Data to examine:

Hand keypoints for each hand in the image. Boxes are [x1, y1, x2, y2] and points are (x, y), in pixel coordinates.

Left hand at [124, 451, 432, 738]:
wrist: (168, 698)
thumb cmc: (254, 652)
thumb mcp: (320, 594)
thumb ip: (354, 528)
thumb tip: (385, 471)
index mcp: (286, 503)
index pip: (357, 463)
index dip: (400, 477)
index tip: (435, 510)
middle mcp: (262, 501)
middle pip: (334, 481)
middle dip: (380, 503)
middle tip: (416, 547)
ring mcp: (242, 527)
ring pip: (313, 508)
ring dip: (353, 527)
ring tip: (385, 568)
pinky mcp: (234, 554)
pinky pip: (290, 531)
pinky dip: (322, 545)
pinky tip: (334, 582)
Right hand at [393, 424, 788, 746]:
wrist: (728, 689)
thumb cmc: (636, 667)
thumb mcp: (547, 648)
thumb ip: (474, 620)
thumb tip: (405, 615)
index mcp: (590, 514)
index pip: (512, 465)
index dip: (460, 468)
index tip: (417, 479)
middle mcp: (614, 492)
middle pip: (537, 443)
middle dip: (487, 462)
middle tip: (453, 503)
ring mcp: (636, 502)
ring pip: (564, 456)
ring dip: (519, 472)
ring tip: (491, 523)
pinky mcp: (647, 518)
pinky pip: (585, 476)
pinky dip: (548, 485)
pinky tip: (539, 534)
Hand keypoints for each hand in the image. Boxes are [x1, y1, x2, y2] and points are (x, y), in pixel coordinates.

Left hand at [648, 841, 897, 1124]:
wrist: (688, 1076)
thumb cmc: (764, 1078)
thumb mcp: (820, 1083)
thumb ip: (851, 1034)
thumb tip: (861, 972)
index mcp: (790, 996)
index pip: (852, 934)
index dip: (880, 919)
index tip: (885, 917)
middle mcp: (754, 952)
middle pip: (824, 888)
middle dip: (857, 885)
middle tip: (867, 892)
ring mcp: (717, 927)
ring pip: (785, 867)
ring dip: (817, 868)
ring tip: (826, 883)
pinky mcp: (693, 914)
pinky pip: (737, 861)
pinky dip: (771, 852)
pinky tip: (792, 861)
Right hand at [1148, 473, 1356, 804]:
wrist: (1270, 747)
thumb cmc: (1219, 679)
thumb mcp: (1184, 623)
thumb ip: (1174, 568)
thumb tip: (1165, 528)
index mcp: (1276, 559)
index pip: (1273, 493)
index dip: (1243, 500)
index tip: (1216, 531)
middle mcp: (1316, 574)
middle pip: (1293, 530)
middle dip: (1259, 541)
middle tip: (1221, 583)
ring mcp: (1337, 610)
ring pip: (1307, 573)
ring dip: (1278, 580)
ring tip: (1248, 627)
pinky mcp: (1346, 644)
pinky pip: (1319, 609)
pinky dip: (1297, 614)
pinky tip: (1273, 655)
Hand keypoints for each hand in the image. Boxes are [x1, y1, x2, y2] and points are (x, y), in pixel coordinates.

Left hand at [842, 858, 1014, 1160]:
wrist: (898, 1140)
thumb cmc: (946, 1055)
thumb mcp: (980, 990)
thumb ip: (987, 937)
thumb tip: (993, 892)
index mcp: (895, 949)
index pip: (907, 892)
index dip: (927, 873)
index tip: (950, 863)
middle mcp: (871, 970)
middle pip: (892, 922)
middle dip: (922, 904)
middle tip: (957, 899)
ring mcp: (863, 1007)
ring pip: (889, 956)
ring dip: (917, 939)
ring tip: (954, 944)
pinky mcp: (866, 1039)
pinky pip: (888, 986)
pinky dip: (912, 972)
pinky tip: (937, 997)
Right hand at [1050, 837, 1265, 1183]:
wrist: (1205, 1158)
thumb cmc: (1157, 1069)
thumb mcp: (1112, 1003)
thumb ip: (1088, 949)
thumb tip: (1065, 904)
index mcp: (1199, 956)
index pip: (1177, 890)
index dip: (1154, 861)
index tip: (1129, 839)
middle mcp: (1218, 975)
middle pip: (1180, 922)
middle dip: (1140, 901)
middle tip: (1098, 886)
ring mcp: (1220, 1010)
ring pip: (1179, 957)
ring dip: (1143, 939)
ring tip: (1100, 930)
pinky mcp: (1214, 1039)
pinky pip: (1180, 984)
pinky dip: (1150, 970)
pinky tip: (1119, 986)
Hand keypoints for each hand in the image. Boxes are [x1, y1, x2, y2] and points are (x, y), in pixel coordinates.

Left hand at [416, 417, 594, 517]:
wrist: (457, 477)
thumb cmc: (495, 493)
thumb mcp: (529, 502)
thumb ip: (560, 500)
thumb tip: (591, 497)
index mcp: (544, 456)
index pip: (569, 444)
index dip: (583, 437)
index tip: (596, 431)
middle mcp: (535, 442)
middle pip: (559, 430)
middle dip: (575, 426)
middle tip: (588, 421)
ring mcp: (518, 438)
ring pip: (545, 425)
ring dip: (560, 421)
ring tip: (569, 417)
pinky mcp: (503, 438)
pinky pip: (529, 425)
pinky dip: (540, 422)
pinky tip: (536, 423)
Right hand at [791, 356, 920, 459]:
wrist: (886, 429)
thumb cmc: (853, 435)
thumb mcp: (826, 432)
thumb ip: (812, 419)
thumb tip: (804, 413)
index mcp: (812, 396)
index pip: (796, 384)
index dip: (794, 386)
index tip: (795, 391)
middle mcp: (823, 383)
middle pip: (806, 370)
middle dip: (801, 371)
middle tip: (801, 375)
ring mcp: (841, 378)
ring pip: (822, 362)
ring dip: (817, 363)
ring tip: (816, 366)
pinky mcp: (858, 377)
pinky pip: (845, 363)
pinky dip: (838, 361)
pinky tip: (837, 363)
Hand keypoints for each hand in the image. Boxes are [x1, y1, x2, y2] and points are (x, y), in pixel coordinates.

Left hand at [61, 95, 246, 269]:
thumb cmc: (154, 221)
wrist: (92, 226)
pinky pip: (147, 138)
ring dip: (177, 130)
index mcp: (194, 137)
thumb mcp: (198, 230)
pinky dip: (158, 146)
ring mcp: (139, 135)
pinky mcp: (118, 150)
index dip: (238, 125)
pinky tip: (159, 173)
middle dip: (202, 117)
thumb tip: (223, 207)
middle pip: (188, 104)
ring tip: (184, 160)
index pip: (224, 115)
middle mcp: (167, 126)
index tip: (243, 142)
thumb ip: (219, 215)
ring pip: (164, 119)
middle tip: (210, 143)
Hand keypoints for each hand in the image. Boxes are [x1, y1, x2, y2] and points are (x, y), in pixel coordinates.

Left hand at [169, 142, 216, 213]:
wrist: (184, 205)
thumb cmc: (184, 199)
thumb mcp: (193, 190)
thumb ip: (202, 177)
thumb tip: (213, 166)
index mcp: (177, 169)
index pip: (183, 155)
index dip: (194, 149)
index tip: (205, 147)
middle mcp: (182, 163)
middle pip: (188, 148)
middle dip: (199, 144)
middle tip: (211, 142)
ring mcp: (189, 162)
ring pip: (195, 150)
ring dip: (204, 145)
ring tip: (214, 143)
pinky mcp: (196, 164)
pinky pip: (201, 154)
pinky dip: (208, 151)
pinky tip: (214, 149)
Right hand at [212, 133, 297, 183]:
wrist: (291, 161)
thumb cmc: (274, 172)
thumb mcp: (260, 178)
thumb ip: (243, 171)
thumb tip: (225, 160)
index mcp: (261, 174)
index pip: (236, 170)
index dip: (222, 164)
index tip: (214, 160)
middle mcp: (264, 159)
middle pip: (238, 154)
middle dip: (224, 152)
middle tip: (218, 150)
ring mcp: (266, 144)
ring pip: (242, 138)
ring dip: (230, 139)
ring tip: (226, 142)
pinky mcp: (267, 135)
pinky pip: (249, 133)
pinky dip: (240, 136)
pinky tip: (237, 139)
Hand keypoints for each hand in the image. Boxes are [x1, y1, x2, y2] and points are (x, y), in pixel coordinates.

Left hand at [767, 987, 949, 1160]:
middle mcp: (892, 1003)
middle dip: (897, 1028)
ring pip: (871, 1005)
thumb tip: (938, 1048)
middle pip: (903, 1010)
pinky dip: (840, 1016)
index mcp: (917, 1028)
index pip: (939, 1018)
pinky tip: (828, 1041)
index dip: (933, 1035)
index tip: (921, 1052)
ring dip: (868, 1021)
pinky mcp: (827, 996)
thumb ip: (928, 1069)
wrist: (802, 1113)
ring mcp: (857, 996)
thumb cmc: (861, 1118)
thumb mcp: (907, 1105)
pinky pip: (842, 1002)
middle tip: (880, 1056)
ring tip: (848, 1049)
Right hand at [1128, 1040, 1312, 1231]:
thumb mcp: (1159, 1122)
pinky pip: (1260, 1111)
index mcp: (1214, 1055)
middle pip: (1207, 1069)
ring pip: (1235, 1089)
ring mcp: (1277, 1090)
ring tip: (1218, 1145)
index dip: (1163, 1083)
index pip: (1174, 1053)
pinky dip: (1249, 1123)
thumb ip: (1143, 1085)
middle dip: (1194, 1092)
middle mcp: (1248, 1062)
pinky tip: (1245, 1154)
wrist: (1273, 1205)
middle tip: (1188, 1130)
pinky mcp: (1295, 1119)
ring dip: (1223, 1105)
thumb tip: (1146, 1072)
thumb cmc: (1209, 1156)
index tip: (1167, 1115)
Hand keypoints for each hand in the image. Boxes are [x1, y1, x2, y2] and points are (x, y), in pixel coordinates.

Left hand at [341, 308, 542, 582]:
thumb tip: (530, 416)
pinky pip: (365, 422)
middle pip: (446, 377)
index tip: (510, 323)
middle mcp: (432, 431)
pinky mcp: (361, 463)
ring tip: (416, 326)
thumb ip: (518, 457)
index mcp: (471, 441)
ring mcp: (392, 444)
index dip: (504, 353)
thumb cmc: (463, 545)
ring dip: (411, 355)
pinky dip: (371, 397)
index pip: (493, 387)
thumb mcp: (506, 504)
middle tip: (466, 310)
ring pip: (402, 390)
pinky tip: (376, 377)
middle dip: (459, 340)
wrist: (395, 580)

What you are asked to do:
In your answer, include only the lines above starting at the line that holds "pinky pip: (585, 476)" and ending at the line that holds "thumb cmc: (764, 1078)", copied exactly.

Final answer:
pinky pip: (585, 476)
pinky dip: (548, 485)
pinky tip: (539, 534)
Hand keypoints for each hand in the image. Boxes are [x1, y1, x2, y2] and points are (x, y), in pixel coordinates.

Left hand at [648, 841, 897, 1124]:
wrist: (688, 1076)
thumb cmc: (764, 1078)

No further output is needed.